Were there any magical moments from his trip so far?

“Sunflower fields, hands down.”

Nelson recalled the moment that he stumbled upon a sunflower field next to the Metropolitan line in Buckinghamshire.

“This is gorgeous. Why do I feel emotional looking at this?” he says on his YouTube video.

In a different video, he enthusiastically stumbles upon Merton Abbey Mill, a waterwheel and heritage village near South Wimbledon on the Northern line

“Come on, let’s go!”

He invites viewers to take a look at the mill, before offering them a whistle-stop tour of the line from Morden to Kennington.

Each line is difficult for a different reason too, he said.

He nearly got heatstroke in Essex when he ran the Central line because there is little shade.

The Metropolitan line is difficult because of the distance between the stations, and the Bakerloo line lacks a varied terrain, Nelson explained.

He said: “Even with the Waterloo and City line, the shortest line, I thought ‘why not make this the hardest line and run a marathon on it?’

“You only get back what you put in.”

A blurry, busy red background. Matt "Runderground" Nelson poses for the camera on a tube station escalator.
RUNDERGROUND: Matt Nelson plans to run to every stop on the tube map. Credit: Luke Agbaimoni.

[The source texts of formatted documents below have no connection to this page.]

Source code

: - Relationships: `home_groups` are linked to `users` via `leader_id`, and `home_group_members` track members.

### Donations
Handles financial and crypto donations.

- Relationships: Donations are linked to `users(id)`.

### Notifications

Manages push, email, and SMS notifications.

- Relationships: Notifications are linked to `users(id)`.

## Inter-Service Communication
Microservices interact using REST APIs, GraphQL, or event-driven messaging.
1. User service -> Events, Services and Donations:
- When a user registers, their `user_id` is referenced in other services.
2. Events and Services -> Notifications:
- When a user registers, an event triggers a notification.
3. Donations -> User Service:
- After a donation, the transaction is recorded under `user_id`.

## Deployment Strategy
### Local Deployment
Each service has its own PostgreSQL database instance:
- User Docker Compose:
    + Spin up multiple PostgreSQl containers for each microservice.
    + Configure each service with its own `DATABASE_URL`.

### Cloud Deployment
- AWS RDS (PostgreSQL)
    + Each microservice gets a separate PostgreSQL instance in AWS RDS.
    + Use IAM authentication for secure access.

Putting in the work has earned Nelson fans globally, he says, and during the second Covid-19 lockdown, he heard about a repeat attempt by a man on the Glasgow subway.

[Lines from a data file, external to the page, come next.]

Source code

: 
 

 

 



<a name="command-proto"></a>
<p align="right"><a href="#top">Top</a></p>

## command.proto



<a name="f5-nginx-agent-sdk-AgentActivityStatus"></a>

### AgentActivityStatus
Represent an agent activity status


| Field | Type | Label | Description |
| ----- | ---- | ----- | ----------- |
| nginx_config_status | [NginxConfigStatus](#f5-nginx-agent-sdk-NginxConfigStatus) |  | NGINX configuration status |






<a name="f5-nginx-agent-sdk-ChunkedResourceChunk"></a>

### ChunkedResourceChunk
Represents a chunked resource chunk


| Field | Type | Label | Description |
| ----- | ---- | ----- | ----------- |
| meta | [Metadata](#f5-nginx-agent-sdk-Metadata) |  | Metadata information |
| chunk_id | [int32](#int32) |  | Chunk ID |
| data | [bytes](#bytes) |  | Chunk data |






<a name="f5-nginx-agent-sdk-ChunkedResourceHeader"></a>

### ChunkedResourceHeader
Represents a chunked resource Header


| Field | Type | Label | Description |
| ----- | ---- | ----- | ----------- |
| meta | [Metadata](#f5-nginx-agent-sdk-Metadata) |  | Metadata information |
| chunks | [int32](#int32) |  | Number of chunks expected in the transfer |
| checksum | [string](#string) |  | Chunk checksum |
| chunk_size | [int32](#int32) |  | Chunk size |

Thameslink managing director Tom Moran also wished Nelson well.

He said: “We’re delighted to have added an extra 100 miles to Matt’s Rungerground challenge! Everyone at Thameslink wishes him all the best.

“We’re delighted that Thameslink stations across London have been temporarily added to the iconic tube map, particularly those areas of London which are now appearing for the first time such as parts of south west London.

“Adding Thameslink services will be especially helpful now, as we know people want to plan their journeys carefully and ensure they can socially distance.”